(Stored data)
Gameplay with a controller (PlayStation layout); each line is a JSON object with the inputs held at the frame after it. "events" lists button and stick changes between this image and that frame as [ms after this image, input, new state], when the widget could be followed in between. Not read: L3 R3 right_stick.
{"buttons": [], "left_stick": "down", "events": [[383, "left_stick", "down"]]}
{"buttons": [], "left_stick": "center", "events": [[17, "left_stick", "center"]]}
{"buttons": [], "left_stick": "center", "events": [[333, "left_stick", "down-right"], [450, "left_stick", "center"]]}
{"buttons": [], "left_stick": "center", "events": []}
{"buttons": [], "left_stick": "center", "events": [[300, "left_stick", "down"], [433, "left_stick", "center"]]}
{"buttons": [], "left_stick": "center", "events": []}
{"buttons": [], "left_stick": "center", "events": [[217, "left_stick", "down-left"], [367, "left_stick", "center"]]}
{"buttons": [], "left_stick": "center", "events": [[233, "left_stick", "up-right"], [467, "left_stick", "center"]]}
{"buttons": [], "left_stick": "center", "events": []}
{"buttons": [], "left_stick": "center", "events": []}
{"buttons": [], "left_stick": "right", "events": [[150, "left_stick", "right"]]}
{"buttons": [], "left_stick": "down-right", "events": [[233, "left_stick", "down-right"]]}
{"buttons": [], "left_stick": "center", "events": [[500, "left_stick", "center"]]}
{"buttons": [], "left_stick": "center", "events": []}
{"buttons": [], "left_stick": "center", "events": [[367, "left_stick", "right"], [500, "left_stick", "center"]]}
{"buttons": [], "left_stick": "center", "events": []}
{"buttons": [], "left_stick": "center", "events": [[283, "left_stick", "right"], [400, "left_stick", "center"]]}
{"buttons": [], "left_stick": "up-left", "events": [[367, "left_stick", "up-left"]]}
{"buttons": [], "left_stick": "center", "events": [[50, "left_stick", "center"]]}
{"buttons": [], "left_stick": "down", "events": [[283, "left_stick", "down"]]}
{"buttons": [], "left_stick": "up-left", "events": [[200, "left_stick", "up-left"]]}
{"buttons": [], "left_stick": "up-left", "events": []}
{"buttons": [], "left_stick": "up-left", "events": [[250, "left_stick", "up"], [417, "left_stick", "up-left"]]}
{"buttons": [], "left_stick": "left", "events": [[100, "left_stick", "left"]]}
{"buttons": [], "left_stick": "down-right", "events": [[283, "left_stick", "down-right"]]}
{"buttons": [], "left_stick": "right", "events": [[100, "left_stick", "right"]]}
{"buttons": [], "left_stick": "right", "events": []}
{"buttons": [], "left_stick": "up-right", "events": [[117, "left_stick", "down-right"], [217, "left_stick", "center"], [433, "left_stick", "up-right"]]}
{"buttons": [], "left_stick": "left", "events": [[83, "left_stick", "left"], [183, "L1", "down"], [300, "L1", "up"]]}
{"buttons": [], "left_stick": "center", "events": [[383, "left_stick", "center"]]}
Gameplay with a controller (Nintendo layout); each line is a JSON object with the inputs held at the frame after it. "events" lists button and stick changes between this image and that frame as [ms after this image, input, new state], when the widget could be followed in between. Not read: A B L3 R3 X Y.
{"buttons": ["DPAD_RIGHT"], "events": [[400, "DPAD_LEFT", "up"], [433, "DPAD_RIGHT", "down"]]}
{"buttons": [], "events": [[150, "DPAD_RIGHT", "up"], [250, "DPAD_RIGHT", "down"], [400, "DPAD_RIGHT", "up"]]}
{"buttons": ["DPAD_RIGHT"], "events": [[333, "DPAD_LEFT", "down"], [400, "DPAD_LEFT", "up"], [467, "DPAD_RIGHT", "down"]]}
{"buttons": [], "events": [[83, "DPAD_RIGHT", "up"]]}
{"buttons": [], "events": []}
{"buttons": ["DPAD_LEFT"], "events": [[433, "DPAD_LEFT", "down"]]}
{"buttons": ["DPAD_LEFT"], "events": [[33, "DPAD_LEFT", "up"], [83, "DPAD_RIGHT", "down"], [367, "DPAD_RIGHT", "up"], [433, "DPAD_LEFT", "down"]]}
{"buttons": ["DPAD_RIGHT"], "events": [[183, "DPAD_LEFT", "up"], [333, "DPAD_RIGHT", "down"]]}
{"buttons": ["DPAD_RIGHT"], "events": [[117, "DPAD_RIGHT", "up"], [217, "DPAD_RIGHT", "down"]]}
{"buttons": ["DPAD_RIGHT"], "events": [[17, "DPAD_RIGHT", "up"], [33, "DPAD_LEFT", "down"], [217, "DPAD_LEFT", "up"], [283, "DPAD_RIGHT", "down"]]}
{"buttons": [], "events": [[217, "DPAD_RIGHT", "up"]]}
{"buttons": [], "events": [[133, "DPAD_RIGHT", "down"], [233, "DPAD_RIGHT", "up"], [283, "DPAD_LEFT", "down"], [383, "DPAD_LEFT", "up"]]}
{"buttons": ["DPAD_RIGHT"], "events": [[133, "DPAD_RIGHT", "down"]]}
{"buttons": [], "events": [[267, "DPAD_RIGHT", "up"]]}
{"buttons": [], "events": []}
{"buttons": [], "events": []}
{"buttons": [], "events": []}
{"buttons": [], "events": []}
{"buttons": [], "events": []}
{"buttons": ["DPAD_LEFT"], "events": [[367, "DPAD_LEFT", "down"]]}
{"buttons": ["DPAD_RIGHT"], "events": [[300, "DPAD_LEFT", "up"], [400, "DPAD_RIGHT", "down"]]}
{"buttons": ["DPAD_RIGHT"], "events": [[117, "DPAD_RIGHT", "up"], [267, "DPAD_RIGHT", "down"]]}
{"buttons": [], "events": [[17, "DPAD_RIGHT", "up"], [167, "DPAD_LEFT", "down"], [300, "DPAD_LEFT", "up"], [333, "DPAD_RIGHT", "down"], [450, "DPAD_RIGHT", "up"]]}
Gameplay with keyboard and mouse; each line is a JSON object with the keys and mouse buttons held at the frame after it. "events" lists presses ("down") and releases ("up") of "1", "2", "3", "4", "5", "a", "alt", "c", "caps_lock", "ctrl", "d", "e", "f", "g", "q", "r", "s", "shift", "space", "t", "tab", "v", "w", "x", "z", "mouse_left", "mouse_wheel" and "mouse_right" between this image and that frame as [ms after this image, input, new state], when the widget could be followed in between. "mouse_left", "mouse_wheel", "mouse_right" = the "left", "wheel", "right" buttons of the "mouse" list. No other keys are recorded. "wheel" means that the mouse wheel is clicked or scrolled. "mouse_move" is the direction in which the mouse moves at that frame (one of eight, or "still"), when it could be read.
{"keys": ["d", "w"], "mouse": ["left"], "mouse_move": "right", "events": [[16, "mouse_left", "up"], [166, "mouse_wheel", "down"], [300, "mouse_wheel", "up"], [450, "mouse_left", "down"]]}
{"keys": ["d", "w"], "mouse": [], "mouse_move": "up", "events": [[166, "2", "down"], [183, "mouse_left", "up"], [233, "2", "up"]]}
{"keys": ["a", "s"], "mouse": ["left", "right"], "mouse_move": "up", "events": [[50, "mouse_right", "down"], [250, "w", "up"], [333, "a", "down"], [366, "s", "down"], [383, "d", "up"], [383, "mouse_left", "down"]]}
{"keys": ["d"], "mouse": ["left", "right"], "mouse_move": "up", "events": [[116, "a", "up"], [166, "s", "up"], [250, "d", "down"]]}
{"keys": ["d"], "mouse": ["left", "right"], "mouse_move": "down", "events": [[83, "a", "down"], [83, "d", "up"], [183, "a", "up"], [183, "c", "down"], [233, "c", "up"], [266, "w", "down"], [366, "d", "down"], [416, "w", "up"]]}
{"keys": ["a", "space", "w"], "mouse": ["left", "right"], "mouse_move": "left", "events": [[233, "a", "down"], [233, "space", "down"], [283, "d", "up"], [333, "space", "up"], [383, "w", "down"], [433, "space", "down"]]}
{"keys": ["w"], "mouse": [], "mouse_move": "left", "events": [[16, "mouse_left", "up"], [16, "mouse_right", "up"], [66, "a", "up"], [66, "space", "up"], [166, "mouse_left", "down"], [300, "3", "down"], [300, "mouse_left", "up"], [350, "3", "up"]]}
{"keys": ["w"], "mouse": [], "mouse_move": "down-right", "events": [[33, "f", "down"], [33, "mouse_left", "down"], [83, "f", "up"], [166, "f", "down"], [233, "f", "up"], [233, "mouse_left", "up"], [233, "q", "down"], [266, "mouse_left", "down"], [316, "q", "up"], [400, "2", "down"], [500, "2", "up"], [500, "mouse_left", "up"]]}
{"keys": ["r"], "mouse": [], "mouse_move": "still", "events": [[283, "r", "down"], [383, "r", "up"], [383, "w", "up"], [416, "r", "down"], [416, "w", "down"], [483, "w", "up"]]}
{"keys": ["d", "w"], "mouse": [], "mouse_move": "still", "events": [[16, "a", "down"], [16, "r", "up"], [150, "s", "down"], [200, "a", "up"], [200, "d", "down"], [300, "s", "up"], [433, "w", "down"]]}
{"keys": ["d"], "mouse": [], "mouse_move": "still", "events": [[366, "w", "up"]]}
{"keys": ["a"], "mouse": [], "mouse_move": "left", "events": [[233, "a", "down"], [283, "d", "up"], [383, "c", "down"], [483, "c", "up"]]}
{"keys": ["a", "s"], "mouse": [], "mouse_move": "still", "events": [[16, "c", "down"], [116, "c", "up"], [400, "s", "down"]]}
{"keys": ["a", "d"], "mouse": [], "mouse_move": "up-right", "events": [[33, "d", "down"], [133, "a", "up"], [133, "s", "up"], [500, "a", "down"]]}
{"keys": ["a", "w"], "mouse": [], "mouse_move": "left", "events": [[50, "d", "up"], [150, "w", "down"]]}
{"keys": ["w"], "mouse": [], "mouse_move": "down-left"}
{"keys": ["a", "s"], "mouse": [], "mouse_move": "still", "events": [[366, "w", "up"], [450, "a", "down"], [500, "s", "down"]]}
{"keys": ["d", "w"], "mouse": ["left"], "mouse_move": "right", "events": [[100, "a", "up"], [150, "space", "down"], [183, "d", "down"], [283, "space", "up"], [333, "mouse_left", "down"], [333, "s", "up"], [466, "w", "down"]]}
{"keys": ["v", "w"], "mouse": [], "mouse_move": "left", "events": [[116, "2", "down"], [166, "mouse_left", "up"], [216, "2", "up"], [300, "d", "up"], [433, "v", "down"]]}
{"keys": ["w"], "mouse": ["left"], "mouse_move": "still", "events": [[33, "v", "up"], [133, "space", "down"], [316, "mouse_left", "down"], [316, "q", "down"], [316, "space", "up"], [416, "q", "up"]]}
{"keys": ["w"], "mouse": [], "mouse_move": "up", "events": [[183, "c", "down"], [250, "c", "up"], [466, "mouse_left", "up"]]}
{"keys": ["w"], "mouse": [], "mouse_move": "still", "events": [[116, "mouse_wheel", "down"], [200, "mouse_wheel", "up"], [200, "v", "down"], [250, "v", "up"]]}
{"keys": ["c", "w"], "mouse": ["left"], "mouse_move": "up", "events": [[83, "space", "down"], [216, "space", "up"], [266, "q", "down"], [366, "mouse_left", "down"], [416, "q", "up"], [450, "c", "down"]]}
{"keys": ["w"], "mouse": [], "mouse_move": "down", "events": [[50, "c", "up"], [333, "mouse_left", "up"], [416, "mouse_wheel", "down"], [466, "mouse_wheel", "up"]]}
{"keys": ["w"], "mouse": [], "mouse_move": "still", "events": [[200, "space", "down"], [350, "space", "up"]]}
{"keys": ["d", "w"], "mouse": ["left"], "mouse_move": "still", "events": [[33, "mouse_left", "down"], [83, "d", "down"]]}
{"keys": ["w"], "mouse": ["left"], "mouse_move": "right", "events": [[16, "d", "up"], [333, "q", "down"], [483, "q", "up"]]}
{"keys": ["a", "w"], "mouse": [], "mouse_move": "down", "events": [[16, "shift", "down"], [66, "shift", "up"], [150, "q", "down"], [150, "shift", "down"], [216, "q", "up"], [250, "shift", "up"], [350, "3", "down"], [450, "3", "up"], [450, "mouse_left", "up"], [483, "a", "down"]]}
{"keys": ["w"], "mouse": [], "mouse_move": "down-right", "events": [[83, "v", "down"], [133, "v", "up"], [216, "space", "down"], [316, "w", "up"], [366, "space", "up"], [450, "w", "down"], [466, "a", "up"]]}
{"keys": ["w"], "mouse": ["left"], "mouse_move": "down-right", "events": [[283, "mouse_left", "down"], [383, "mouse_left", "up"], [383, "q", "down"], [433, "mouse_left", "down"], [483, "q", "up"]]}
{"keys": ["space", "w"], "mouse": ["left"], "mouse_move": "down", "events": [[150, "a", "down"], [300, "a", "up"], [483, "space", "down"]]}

-- How to complete this task --
All lines with the word "changes" are needed; pull them from the entries and copy each.

-- Written solution --
Gameplay with a controller (PlayStation layout); each line is a JSON object with the inputs held at the frame after it. "events" lists button and stick changes between this image and that frame as [ms after this image, input, new state], when the widget could be followed in between. Not read: L3 R3 right_stick.
Gameplay with a controller (Nintendo layout); each line is a JSON object with the inputs held at the frame after it. "events" lists button and stick changes between this image and that frame as [ms after this image, input, new state], when the widget could be followed in between. Not read: A B L3 R3 X Y.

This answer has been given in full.